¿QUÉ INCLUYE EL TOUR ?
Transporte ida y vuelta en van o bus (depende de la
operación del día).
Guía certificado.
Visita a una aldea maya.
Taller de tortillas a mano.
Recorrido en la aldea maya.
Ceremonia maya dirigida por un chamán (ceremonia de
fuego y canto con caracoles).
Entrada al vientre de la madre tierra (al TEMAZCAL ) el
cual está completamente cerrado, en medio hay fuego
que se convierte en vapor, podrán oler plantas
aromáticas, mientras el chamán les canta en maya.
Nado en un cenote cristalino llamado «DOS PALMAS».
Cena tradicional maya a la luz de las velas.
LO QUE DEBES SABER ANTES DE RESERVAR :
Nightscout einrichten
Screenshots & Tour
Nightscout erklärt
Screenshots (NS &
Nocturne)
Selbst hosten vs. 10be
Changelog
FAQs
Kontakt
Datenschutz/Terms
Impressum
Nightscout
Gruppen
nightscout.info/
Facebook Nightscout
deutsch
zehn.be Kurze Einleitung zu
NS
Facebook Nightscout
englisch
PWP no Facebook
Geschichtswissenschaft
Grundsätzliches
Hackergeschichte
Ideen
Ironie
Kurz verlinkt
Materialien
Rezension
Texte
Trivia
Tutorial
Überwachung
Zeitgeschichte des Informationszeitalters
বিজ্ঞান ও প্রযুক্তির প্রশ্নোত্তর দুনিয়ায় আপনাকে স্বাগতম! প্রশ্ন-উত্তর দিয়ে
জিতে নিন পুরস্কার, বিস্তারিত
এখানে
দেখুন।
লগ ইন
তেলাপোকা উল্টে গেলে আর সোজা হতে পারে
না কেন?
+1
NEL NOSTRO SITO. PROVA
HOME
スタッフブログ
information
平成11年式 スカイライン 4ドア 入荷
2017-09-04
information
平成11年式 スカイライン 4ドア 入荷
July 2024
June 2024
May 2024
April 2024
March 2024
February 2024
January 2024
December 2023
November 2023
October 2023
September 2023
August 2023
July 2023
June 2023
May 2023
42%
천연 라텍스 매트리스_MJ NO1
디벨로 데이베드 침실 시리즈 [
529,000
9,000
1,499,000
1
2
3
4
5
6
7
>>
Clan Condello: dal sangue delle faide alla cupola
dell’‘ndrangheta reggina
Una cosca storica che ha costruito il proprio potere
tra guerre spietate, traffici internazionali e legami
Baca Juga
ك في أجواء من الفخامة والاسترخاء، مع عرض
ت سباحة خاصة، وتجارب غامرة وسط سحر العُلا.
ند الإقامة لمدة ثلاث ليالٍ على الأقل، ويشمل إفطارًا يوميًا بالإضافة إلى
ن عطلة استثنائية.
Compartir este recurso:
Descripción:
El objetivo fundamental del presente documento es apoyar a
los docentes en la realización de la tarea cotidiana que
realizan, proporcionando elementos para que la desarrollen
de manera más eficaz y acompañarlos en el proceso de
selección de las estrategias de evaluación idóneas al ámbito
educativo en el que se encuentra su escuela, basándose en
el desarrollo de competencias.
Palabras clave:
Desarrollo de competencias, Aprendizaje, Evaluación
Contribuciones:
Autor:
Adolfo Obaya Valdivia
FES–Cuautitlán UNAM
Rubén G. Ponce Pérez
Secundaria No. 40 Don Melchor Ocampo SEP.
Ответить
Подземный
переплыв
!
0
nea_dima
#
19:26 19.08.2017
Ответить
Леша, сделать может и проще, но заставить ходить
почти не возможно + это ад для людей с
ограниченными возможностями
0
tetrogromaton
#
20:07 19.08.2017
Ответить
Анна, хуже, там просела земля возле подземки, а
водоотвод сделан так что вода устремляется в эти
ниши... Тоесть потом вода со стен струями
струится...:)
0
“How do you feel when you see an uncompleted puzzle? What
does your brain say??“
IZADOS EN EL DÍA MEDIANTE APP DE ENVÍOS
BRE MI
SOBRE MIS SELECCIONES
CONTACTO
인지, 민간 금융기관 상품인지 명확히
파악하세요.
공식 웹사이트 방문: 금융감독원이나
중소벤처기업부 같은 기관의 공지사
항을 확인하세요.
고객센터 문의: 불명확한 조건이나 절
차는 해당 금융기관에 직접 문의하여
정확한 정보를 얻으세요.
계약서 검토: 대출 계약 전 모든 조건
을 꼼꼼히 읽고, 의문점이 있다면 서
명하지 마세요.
______
• Task instructions:
A copy of each line above that holds the word "competencias" is the expected answer.

• Exercise output:
el desarrollo de competencias.
Desarrollo de competencias, Aprendizaje, Evaluación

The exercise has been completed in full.